Home > Guest Blogs > “Dear Mom & Dad”, a BFRB Poem

A beautiful poem from the perspective of the writers 12 year old self.

Written by: Mariahlyn Elvers from Calgary, Alberta.


 

“Dear mom and dad, I need you to understand

I don’t mean to leave hair everywhere, on the floor, my bed or even my hands

Please don’t shout or punish me

This is the hardest battle I’ve ever fought you see

I hate what I’m doing more than you know

If I could stop I would have stopped, before it started to show

When you yell at me and reduce me to tears

You’re confirming my fears

Fears that I’ll never be who you wanted me to be

When I look in the mirror it’s not the face I want to see

I want to be beautiful and lovable

But this disorder is taking its toll

I know you had dreams of a lovely child

Never have you dreamed of one so, doing something so wild

I want to make you proud

I’m crying out for your love, I’m crying out so loud

I need you

For I have no idea what I’m supposed to do

This is painful and confusing and I can’t do this alone

I’ll need your love long after I’ve grown

please listen to the sound of my cries

as the tears roll down my cheeks from my eyes

I need you to hold me tonight

I need to hear you love me and that you’ll help me fight

Sometimes all I need is your snuggle

To help me get through this struggle”.

2 Comments, RSS

  • fedaa

    says on:
    January 31, 2015 at 1:47 pm

    It touched my feeling
    So true
    From heart to heart
    It lets me cry
    Thank you for sharing it

  • Gail kammer

    says on:
    November 15, 2015 at 10:57 pm

    I am 53 years.

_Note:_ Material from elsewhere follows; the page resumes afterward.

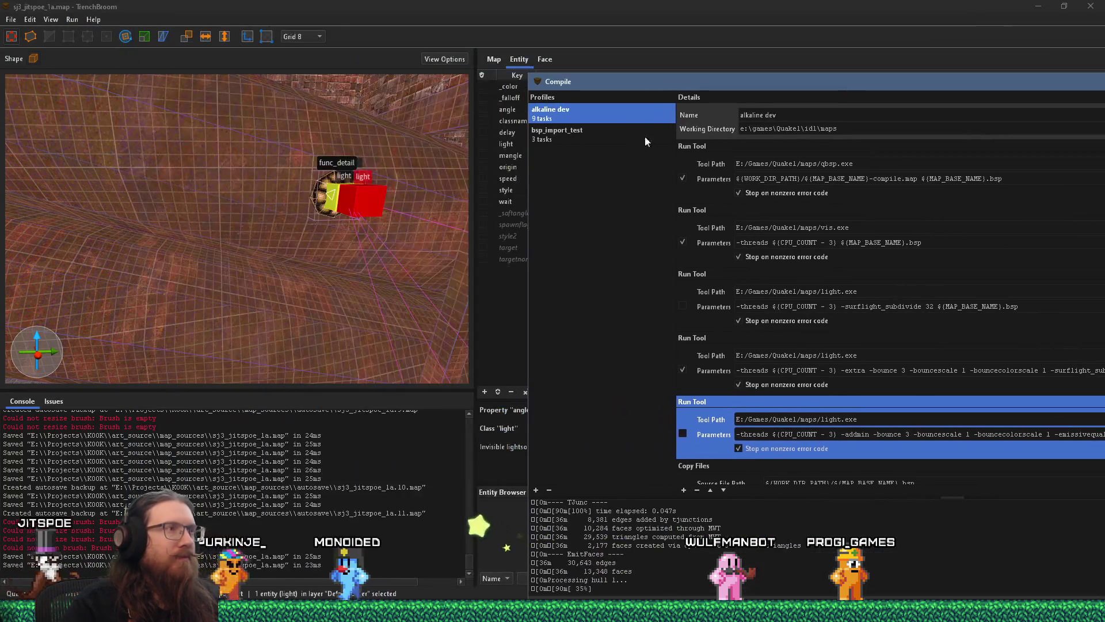
pyautogui.click(205, 205)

I started pulling when I was 10 years. I really understand your poem. Having no pictures of me growing up, and as an adult hating being in pictures. I am also overweight so everyone thought I was a freak of nature. Yes, lots of tears no friends.
    I sincerely pray that you have a beautiful opinion of yourself. Don’t let what others say to you affect how you feel about yourself. It will negatively affect the rest of your life. My best to you.